- _Dataset entries_:

-- Opening Marker --

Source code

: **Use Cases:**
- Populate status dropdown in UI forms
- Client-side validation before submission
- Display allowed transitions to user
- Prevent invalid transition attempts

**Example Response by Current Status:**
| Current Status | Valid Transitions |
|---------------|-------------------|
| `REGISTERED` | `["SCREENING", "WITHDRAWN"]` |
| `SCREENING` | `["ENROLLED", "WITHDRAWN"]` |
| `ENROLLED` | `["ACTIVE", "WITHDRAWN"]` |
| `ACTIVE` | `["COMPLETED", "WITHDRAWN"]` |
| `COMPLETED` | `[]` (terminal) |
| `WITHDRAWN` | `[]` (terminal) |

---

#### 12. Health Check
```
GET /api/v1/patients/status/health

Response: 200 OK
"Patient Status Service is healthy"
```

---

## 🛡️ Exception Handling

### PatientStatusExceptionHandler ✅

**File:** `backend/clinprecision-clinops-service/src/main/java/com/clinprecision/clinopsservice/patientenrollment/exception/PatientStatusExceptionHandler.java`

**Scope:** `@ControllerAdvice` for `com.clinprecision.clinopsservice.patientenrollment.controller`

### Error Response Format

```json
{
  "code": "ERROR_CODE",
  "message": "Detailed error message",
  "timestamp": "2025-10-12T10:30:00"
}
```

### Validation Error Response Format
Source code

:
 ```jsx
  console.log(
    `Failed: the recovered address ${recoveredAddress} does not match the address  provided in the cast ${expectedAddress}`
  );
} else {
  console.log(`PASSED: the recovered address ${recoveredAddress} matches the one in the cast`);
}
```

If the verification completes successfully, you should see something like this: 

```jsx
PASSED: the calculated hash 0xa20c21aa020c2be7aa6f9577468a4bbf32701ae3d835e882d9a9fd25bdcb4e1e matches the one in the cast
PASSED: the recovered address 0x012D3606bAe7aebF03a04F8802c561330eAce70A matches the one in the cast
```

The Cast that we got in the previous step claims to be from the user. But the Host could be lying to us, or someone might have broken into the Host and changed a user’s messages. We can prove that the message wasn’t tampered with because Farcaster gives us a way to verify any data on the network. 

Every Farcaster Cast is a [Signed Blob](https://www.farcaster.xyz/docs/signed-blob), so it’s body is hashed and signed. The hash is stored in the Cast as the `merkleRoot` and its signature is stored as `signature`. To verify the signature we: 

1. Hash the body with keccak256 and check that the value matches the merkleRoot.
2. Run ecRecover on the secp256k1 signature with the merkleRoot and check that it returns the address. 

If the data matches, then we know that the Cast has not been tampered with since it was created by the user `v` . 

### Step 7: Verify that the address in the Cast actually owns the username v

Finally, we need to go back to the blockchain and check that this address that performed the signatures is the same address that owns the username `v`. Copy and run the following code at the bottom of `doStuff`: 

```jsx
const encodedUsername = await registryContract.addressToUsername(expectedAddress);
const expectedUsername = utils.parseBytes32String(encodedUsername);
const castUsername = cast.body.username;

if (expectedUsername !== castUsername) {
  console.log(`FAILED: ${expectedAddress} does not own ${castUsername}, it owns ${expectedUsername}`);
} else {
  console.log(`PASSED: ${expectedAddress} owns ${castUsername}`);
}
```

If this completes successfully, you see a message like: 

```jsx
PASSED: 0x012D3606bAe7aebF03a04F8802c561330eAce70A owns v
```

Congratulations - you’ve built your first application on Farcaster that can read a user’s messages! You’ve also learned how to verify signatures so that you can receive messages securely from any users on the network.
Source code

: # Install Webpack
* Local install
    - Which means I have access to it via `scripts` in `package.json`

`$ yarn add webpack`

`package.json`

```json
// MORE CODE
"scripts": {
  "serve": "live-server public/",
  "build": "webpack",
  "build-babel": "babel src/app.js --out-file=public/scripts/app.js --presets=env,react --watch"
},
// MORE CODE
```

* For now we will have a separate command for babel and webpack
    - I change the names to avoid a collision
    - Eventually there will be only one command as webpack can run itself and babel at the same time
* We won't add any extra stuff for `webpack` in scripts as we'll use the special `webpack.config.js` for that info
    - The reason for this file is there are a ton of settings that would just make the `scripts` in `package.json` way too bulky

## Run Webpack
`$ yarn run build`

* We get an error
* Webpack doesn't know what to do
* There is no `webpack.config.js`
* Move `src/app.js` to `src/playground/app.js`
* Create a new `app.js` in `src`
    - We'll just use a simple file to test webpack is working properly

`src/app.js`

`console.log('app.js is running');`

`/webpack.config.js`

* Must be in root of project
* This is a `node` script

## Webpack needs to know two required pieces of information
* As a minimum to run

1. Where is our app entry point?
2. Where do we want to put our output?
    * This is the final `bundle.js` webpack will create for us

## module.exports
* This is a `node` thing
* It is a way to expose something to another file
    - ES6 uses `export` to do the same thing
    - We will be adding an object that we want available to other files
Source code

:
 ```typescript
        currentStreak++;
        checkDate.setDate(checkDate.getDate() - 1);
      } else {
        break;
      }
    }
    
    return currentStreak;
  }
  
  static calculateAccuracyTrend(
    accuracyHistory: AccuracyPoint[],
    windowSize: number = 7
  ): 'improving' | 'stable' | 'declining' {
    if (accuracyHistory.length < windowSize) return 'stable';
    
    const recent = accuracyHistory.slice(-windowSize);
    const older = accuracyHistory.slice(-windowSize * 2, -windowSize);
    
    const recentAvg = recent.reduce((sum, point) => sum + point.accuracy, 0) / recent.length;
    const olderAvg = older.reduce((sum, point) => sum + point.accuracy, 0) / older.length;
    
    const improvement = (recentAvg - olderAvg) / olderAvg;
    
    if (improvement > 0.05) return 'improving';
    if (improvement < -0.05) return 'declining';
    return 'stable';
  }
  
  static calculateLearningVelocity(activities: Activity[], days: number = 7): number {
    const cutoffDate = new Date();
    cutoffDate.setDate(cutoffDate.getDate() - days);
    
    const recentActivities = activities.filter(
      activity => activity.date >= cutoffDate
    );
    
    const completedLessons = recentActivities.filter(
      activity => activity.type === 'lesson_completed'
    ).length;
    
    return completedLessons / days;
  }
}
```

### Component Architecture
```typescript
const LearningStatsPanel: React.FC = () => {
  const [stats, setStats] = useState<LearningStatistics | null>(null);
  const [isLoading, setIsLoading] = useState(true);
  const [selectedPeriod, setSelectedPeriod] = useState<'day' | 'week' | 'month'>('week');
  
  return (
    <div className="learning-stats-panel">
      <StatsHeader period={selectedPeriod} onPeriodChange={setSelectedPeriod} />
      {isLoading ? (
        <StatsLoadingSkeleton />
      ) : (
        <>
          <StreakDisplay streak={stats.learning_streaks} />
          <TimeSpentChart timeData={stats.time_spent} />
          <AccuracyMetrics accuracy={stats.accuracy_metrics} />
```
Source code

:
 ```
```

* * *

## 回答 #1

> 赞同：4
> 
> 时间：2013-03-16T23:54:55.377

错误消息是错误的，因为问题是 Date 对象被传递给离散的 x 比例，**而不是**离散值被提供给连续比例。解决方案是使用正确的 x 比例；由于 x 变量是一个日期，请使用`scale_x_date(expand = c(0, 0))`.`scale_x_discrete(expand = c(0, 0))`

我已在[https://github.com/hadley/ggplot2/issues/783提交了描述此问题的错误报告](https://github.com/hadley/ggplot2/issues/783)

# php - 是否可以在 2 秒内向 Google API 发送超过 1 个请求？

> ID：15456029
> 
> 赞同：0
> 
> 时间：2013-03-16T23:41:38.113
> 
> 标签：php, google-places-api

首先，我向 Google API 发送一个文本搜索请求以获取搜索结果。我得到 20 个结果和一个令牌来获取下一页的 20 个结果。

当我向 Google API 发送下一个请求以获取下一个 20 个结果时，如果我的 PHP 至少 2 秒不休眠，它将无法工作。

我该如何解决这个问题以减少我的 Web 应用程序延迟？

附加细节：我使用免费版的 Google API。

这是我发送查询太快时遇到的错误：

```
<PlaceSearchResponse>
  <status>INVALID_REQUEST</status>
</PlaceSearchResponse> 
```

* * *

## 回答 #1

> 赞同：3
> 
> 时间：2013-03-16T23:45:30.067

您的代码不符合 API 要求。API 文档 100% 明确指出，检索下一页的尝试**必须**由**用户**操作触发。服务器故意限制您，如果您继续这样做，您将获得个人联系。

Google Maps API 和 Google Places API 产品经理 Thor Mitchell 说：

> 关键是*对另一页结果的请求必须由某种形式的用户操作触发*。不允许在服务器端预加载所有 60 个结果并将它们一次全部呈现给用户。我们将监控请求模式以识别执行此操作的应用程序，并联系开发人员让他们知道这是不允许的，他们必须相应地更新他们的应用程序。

-- Closing Marker --

- _What this task involves_:
Which lines above run from the one containing "## Run Webpack" down to the one containing "Create a new"? Repeat exactly those, both ends included, and nothing else.

- _Result_:
## Run Webpack
`$ yarn run build`

* We get an error
* Webpack doesn't know what to do
* There is no `webpack.config.js`
* Move `src/app.js` to `src/playground/app.js`
* Create a new `app.js` in `src`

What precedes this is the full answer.